Aceh, Suara ‘Aisyiyah – Majelis Tabligh Pimpinan Wilayah ‘Aisyiyah Aceh mengadakan kajian Fikih Ramadhan pada Sabtu (3/4) di Masjid Taqwa, Desa Merduati. Bertindak selaku penceramah pada kajian ini adalah Alyasa Abubakar.
Dipandu oleh Wakil Sekretaris Majelis Tabligh PWA Aceh Silfia Meri Wulandari, Alyasa menyampaikan bahwa ibrah di balik ibadah puasa bukan hanya menahan perut dari lapar dan haus, tapi juga sebagai perisai, baik fisik, mental, maupun kesehatan.
Sebagai perisai fisik, jelas Alyasa, organ tubuh manusia mampu menyesuaikan diri di tengah aktivitas sehari-hari dengan perut yang kosong. Selain itu, dengan puasa umat Islam menahan diri dari melakukan tindakan tidak terpuji, baik terhadap sesama manusia maupun terhadap makhluk Allah lainnya.
Sebagai perisai mental, di tengah bulan ramadhan, ada ibadah yang mempunyai nilai pahala yang tinggi, yakni berbagi kepada sesama, baik yang seagama maupun berbeda agama. Perihal berbagi kepada sesama ini, Alyasa menjelaskan bahwa nilai pahalanya tidak terletak pada besar-kecilnya jumlah nilai yang dibagikan, tapi lebih dari itu adalah nilai solidaritas, rasa kebersamaan, dan rasa saling memiliki antar sesama yang terkandung di dalam praktik
berbagi tersebut. Puasa mengajarkan umat Islam untuk tidak boros, berfoya-foya, ataupun riya.
Sementara bagi kesehatan, puasa sangat besar manfaatnya bagi organ tubuh. Dengan berpuasa, ‘racun’ dalam tubuh akan dibersihkan. Menurut Alyasa, kesehatan tubuh itu akan semakin terasa jika didukung dengan berbagai puasa sunnah yang lain, seperti puasa seninkamis, puasa ayyam al-bidh, dan puasa Daud. Selanjutnya, Alyasa menjelaskan bahwa manfaat puasa memang tidak langsung bisa dirasakan oleh umat Islam. Puasa pada bulan Ramadhan akan lebih bermakna jika dalam 11 bulan berikutnya umat Islam tetap konsisten dengan ibadah ritual dan sosial yang sering dikerjakan selama Ramadhan.

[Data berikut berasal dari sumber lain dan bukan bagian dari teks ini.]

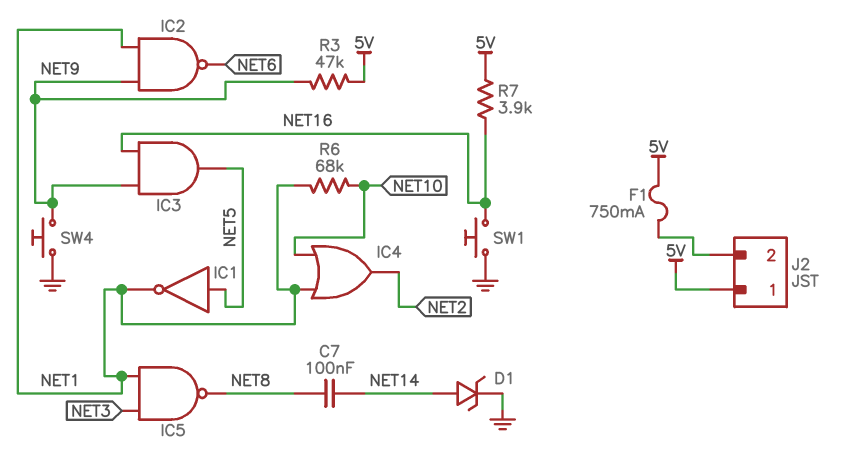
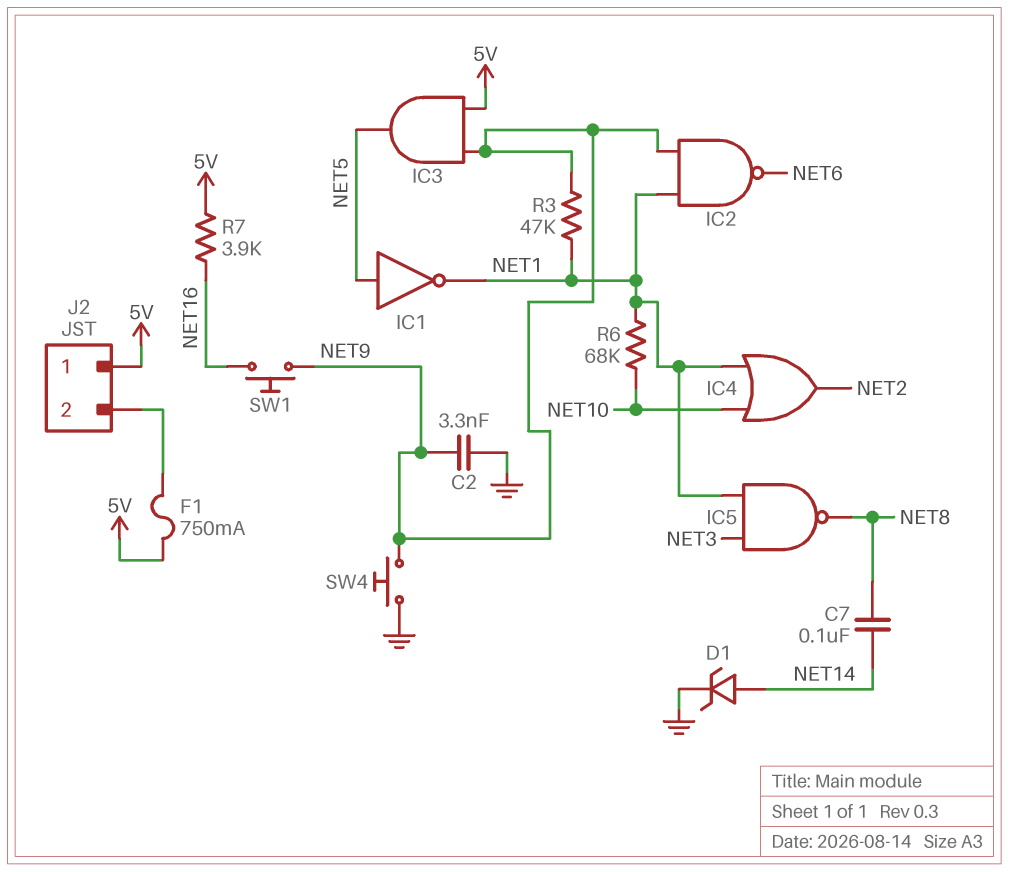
C2: none -> 3.3nF (GND, NET9)
IC3: AND (in NET9, in NET16, out NET5) -> AND (in 5V, in NET9, out NET5)
R3: 47k (5V, NET9) -> 47k (NET1, NET9)
SW1: button (GND, NET16) -> button (NET9, NET16)

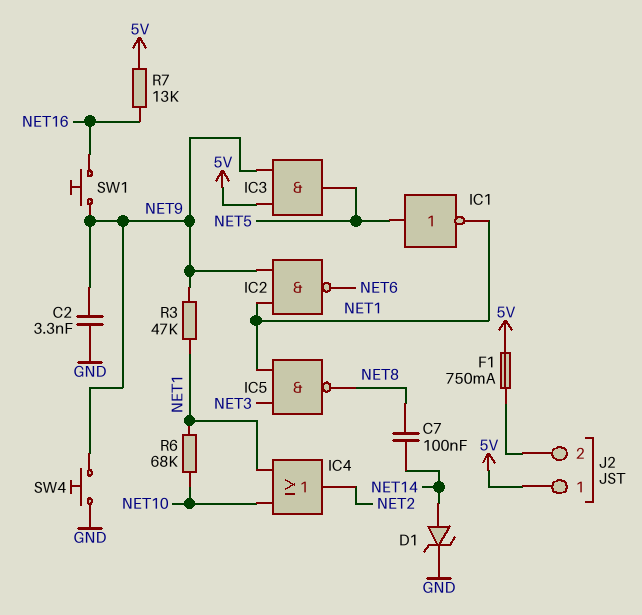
R7: 3.9k (5V, NET16) -> 13k (5V, NET16)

Menjelang bulan Ramadhan tahun 1442 H yang sebentar lagi akan tiba, Alyasa mengingatkan kepada jamaah pengajian untuk menyambut dan memanfaatkan bulan suci tersebut sebagai ladang menanam berkah, sebab belum tentu tahun depan kita dapat kembali bertemu dengannya. “Apakah kita yakin mendapatkan kesempatan bertemu dengan Ramadhan tahun berikutnya?,” pungkas Alyasa.